> _Task to carry out_
From the material below, pull each line containing the string "nguy".

> _Given data_

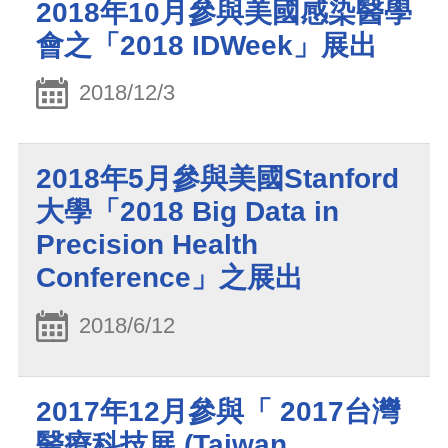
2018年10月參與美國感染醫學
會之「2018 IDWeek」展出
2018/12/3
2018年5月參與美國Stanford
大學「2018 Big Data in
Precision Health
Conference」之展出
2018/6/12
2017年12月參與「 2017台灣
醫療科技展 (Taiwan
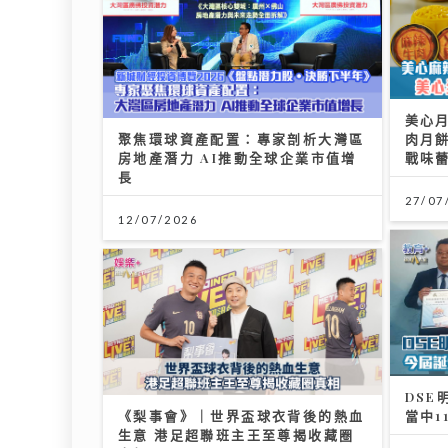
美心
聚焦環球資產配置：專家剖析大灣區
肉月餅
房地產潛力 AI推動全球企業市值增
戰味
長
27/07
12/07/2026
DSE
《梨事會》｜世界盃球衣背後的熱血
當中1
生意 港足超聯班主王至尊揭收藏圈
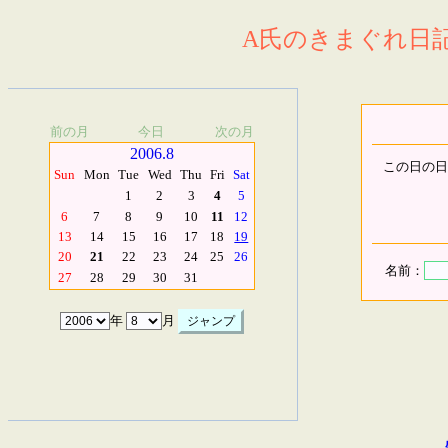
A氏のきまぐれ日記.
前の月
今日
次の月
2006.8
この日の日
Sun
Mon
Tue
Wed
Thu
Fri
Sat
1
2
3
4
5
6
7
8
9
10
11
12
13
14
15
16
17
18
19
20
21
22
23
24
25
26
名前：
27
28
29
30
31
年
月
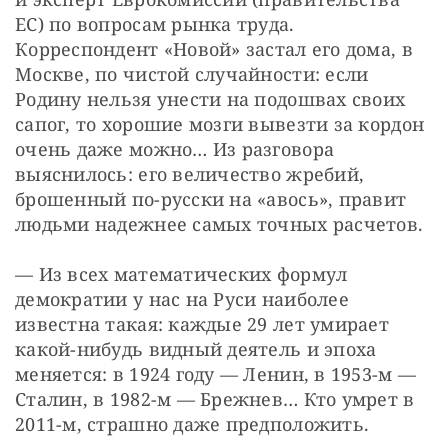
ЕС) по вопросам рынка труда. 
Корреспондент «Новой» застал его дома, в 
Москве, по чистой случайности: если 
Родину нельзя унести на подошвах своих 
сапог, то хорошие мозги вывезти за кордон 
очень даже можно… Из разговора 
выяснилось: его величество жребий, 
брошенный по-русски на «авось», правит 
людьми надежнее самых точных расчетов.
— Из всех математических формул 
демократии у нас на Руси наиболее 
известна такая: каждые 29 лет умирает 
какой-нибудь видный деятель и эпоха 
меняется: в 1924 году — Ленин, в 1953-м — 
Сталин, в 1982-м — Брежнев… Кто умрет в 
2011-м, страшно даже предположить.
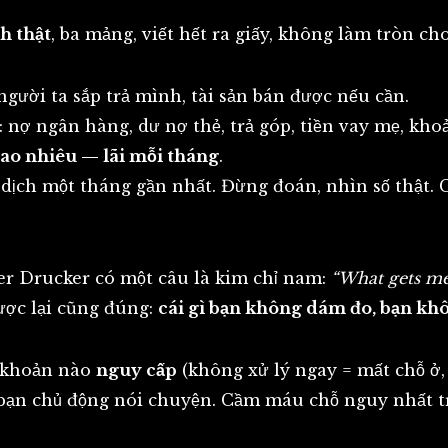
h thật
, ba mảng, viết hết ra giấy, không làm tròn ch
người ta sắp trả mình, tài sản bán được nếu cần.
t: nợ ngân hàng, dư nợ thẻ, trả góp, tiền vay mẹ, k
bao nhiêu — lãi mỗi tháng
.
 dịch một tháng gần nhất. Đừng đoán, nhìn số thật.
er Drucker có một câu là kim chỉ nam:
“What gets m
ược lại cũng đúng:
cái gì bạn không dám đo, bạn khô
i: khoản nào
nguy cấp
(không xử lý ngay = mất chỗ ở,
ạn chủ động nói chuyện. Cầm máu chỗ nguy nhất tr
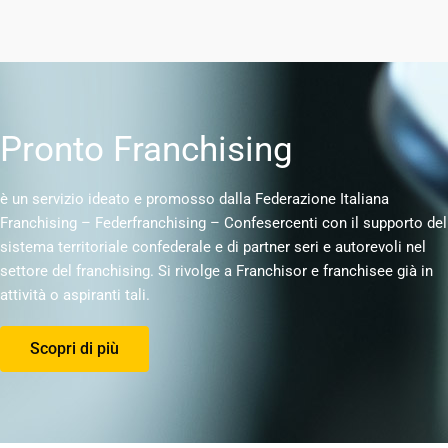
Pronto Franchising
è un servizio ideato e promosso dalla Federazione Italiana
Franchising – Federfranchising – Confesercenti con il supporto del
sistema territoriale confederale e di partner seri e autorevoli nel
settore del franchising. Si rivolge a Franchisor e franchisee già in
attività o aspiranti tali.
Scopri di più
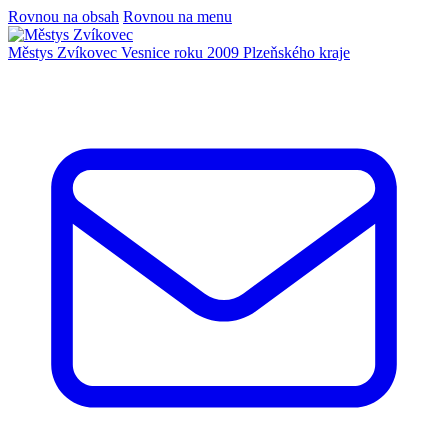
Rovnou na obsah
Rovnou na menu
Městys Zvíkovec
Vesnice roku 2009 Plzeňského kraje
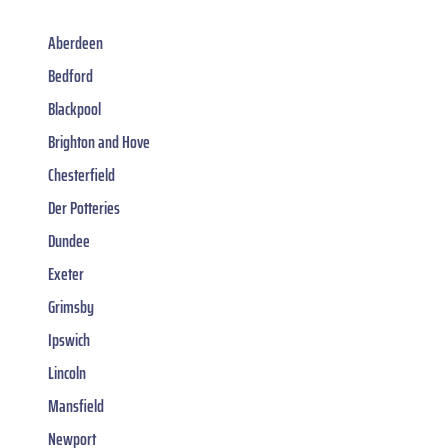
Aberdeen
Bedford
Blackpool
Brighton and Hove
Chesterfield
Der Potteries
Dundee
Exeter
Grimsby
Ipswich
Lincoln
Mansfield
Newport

> _Task result_
nguy cấp
ạn chủ động nói chuyện. Cầm máu chỗ nguy nhất tr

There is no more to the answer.